Our lives are mostly perfect. Listening to a report in the car yesterday about a little girl who was badly burned by napalm in the Vietnam War, and has had pain (not to mention psychological trauma) every day, ever since, I decide that this was, in fact the case.
It's been a long journey for her. She now resides in Canada, has found solace in religion, and has made peace with herself. In comparison, my travels, my trials, and my tribulations all seemed so insignificant. It became very clear to me that, for the most part, my life is good.
It won't always be that way. There will be tragedies, sorrow, and pain, but while the seas are calm, why can't I just sit back and enjoy the ride?
This is precisely what I tried to do while spending two hours attempting to navigate the streets of Paris yesterday - solo - by car. Well, I guess I wasn't entirely alone. I did have my 2-year-old toddler in the back, who had been in the car for hours, and hadn't had a change of diaper since we left Holland at 10 AM. But what's fantastic about getting lost in Paris, is if you survive the round-abouts and frighteningly bad drivers, you will at some point end up in front of incredible landmarks, completely by accident... such as Sacré Coeur, the Opera House, or the shockingly beautiful "Gare de l' Est" train station. So getting lost isn't, well, a total loss.
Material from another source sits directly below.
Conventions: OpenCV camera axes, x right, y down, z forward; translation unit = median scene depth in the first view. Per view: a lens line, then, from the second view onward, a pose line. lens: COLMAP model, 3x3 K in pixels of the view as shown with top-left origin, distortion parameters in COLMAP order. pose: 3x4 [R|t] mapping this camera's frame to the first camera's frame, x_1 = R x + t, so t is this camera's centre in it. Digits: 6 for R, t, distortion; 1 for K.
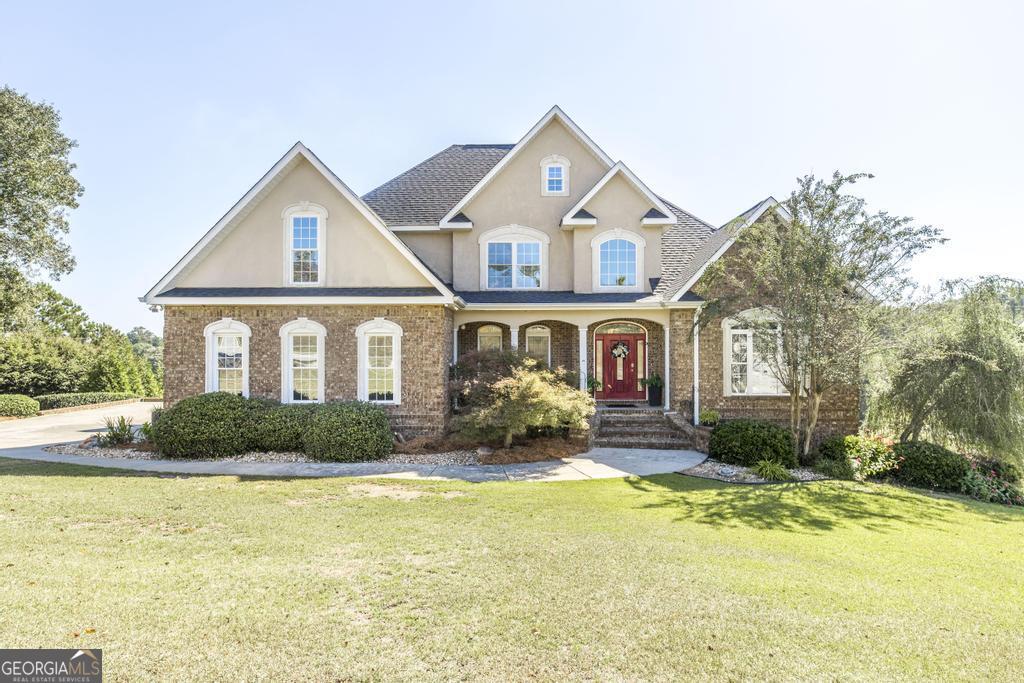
lens RADIAL K [[566.6, 0, 512.0], [0, 566.6, 341.5], [0, 0, 1]] dist [-0.000896, -0.000030]
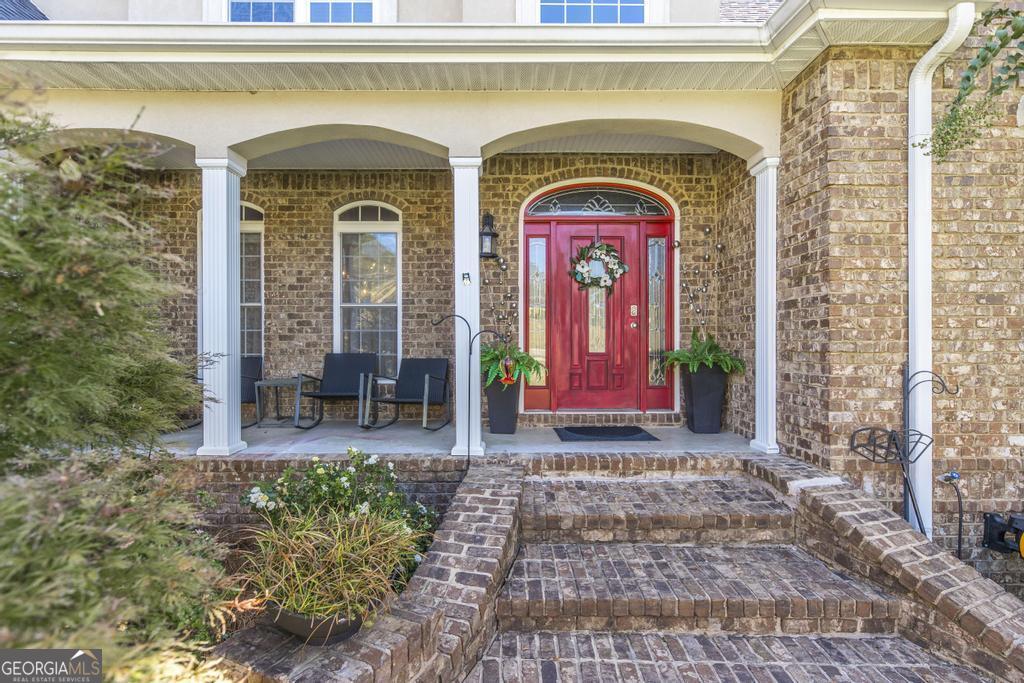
lens RADIAL K [[451.1, 0, 512.0], [0, 451.1, 341.5], [0, 0, 1]] dist [0.001178, 0.000101]
pose [[0.999865, 0.001501, 0.016354, 0.135652], [-0.001498, 0.999999, -0.000190, 0.061500], [-0.016354, 0.000166, 0.999866, 0.734341]]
After meeting a friend in the area known as the 19th District, checking into the hotel, and parking the car, we hopped on the metro and headed out to an area called "Le Marais" for dinner. There we found a fantastic Italian Restaurant on a quaint little square, perfect for people watching (and letting the kids play) in the cool evening breeze. Dinner was good, as was the service, and we finished off the meal with an ice cream sundae before flagging down a cab for our return. After forking out a whopping €10 for the taxi ride home, we laughed about the trouble we had gone through earlier that evening, determined to save money by riding the metro. The moral of the story, if you can share a cab, by all means, do!
The next morning I rose early for a brisk walk down the "Avenue Secretan", stopping at a Pâtisserie along the way for some fresh bread and goodies. Back at the hotel, I woke up my son and my friend, Jen, we had breakfast, and began the day with an outing to the incredible (and non-touristy) Buttes Chaumont park. There, we bumped into a friend of Jen's, American-born Julie Wayne, author of The Kalipatti Qaurtet, who was practicing Tai-Chi (complete with sword, which Lukas found very cool).
I absolutely adore finding little corners of the world like Buttes Chaumont - places with history and loads of character, where the locals go to relax and unwind - and am so pleased that we took the time to meander through its paths and gardens. Had we had just a bit more time, we would have made an effort to get to the other side, visiting the park's real treasure: the Promontory (pictured left). We saw it from the car, but couldn't manage to find it on foot. Maybe next time.
The trip back to Holland went by very quickly, for which I was grateful. Now back in The Netherlands, I'm determined to enjoy my uncomplicated, good life here on the farm... while it lasts.